- **WHAT IS REQUIRED**
Set down the whole listing below exactly. The pictures stay out.

- **MATERIAL PROVIDED**
....
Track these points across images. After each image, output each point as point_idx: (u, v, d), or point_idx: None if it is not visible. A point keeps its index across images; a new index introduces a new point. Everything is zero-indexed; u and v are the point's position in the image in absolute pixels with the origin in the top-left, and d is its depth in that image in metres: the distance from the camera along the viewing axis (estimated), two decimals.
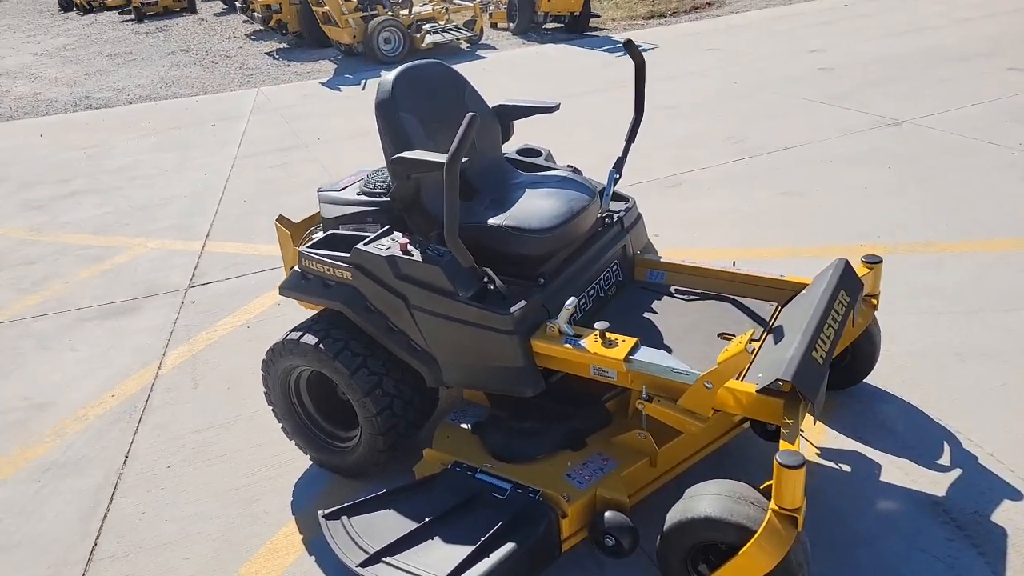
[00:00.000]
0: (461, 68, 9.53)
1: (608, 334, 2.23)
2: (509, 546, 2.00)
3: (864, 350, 2.75)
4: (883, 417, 2.72)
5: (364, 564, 2.03)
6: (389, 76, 2.59)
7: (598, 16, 12.04)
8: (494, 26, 12.05)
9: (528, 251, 2.40)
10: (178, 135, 7.55)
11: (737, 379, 2.19)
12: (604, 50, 9.73)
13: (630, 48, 2.75)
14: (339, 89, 8.85)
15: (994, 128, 5.44)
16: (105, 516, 2.64)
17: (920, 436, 2.61)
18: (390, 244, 2.42)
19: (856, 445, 2.61)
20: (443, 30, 10.16)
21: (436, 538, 2.08)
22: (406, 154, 2.38)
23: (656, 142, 5.91)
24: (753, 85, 7.33)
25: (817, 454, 2.59)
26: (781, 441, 1.91)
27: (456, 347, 2.36)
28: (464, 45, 10.68)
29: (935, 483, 2.41)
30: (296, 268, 2.62)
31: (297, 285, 2.60)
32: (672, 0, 13.38)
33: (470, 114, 2.04)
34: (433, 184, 2.52)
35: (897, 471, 2.47)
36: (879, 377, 2.88)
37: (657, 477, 2.32)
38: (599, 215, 2.77)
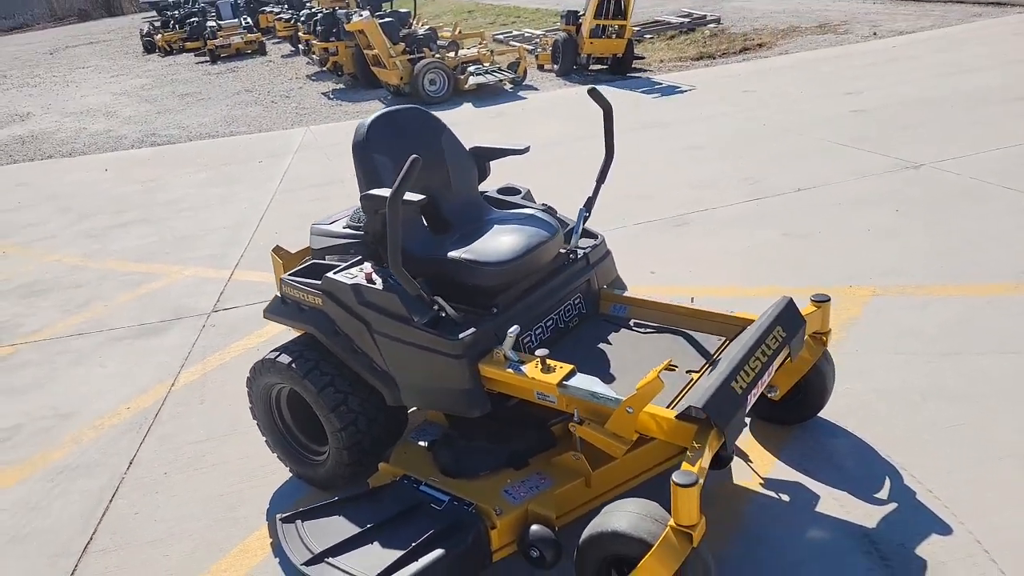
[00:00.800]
0: (502, 108, 9.95)
1: (548, 361, 2.40)
2: (438, 552, 2.18)
3: (814, 386, 2.83)
4: (831, 451, 2.79)
5: (308, 563, 2.23)
6: (366, 121, 2.86)
7: (642, 58, 12.28)
8: (541, 67, 12.41)
9: (482, 282, 2.60)
10: (228, 171, 8.07)
11: (669, 407, 2.34)
12: (641, 91, 9.95)
13: (595, 96, 2.95)
14: None
15: (1012, 173, 5.39)
16: (104, 515, 2.93)
17: (864, 470, 2.67)
18: (357, 273, 2.65)
19: (799, 476, 2.69)
20: (486, 72, 10.56)
21: (375, 542, 2.27)
22: (372, 191, 2.63)
23: (672, 182, 6.06)
24: (781, 127, 7.41)
25: (761, 484, 2.68)
26: (683, 462, 2.04)
27: (411, 369, 2.57)
28: (508, 86, 11.06)
29: (868, 515, 2.47)
30: (278, 293, 2.88)
31: (277, 309, 2.86)
32: (723, 42, 13.54)
33: (412, 156, 2.27)
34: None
35: (834, 503, 2.54)
36: (837, 413, 2.95)
37: (593, 498, 2.45)
38: (564, 251, 2.95)
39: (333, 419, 2.64)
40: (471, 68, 10.58)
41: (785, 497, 2.61)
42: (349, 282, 2.61)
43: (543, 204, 3.23)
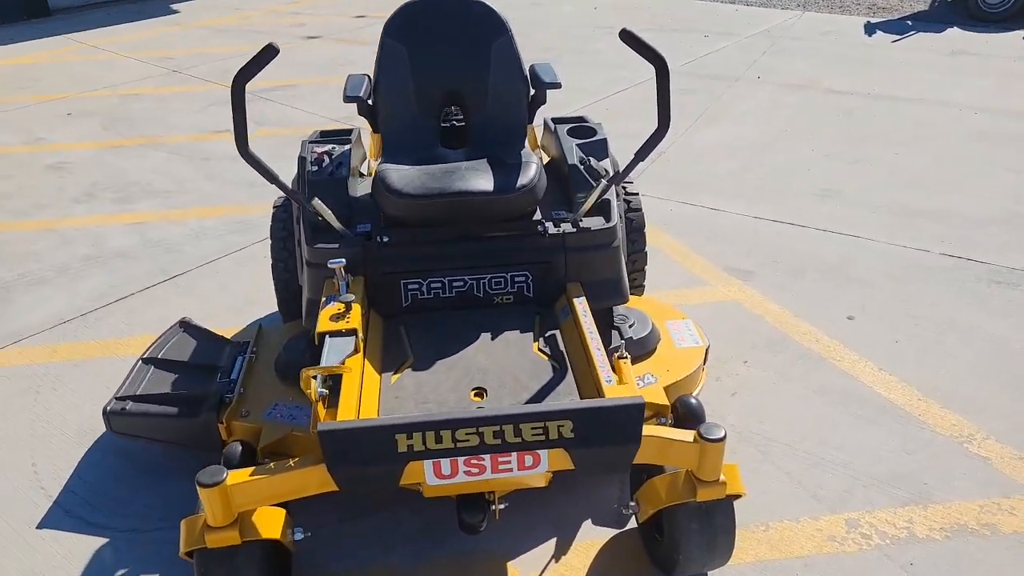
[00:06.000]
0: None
1: (346, 310, 2.16)
2: (170, 408, 2.32)
3: (670, 539, 1.91)
4: None
5: (143, 359, 2.57)
6: (405, 2, 2.67)
7: None
8: None
9: (384, 206, 2.38)
10: (672, 36, 7.74)
11: None
12: None
13: (631, 41, 2.16)
14: (871, 35, 7.62)
15: None
16: (177, 276, 3.61)
17: None
18: (323, 148, 2.64)
19: None
20: None
21: (170, 373, 2.46)
22: (352, 74, 2.55)
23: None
24: None
25: None
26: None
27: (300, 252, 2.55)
28: None
29: None
30: None
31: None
32: None
33: (268, 43, 2.10)
34: (380, 111, 2.62)
35: None
36: None
37: None
38: (536, 220, 2.43)
39: (273, 273, 2.82)
40: None
41: None
42: (304, 154, 2.64)
43: (580, 157, 2.61)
....
- **EXERCISE ANSWER**
Track these points across images. After each image, output each point as point_idx: (u, v, d), or point_idx: None if it is not visible. A point keeps its index across images; a new index introduces a new point. Everything is zero-indexed; u and v are the point's position in the image in absolute pixels with the origin in the top-left, and d is its depth in that image in metres: the distance from the camera along the viewing axis (estimated), two decimals.
[00:00.000]
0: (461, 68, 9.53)
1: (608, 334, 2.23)
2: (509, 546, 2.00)
3: (864, 350, 2.75)
4: (883, 417, 2.72)
5: (364, 564, 2.03)
6: (389, 76, 2.59)
7: (598, 16, 12.04)
8: (494, 26, 12.05)
9: (528, 251, 2.40)
10: (178, 135, 7.55)
11: (737, 379, 2.19)
12: (604, 50, 9.73)
13: (630, 48, 2.75)
14: (339, 89, 8.85)
15: (994, 128, 5.44)
16: (105, 516, 2.64)
17: (920, 436, 2.61)
18: (390, 244, 2.42)
19: (856, 445, 2.61)
20: (443, 30, 10.16)
21: (436, 538, 2.08)
22: (406, 154, 2.38)
23: (656, 142, 5.91)
24: (753, 85, 7.33)
25: (817, 454, 2.59)
26: (781, 441, 1.91)
27: (456, 347, 2.36)
28: (464, 45, 10.68)
29: (935, 483, 2.41)
30: (296, 268, 2.62)
31: (297, 285, 2.60)
32: (672, 0, 13.38)
33: (470, 114, 2.04)
34: (433, 184, 2.52)
35: (897, 471, 2.47)
36: (879, 377, 2.88)
37: (657, 477, 2.32)
38: (599, 215, 2.77)
[00:00.800]
0: (502, 108, 9.95)
1: (548, 361, 2.40)
2: (438, 552, 2.18)
3: (814, 386, 2.83)
4: (831, 451, 2.79)
5: (308, 563, 2.23)
6: (366, 121, 2.86)
7: (642, 58, 12.28)
8: (541, 67, 12.41)
9: (482, 282, 2.60)
10: (228, 171, 8.07)
11: (669, 407, 2.34)
12: (641, 91, 9.95)
13: (595, 96, 2.95)
14: None
15: (1012, 173, 5.39)
16: (104, 515, 2.93)
17: (864, 470, 2.67)
18: (357, 273, 2.65)
19: (799, 476, 2.69)
20: (486, 72, 10.56)
21: (375, 542, 2.27)
22: (372, 191, 2.63)
23: (672, 182, 6.06)
24: (781, 127, 7.41)
25: (761, 484, 2.68)
26: (683, 462, 2.04)
27: (411, 369, 2.57)
28: (508, 86, 11.06)
29: (868, 515, 2.47)
30: (278, 293, 2.88)
31: (277, 309, 2.86)
32: (723, 42, 13.54)
33: (412, 156, 2.27)
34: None
35: (834, 503, 2.54)
36: (837, 413, 2.95)
37: (593, 498, 2.45)
38: (564, 251, 2.95)
39: (333, 419, 2.64)
40: (471, 68, 10.58)
41: (785, 497, 2.61)
42: (349, 282, 2.61)
43: (543, 204, 3.23)
[00:06.000]
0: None
1: (346, 310, 2.16)
2: (170, 408, 2.32)
3: (670, 539, 1.91)
4: None
5: (143, 359, 2.57)
6: (405, 2, 2.67)
7: None
8: None
9: (384, 206, 2.38)
10: (672, 36, 7.74)
11: None
12: None
13: (631, 41, 2.16)
14: (871, 35, 7.62)
15: None
16: (177, 276, 3.61)
17: None
18: (323, 148, 2.64)
19: None
20: None
21: (170, 373, 2.46)
22: (352, 74, 2.55)
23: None
24: None
25: None
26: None
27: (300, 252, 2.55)
28: None
29: None
30: None
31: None
32: None
33: (268, 43, 2.10)
34: (380, 111, 2.62)
35: None
36: None
37: None
38: (536, 220, 2.43)
39: (273, 273, 2.82)
40: None
41: None
42: (304, 154, 2.64)
43: (580, 157, 2.61)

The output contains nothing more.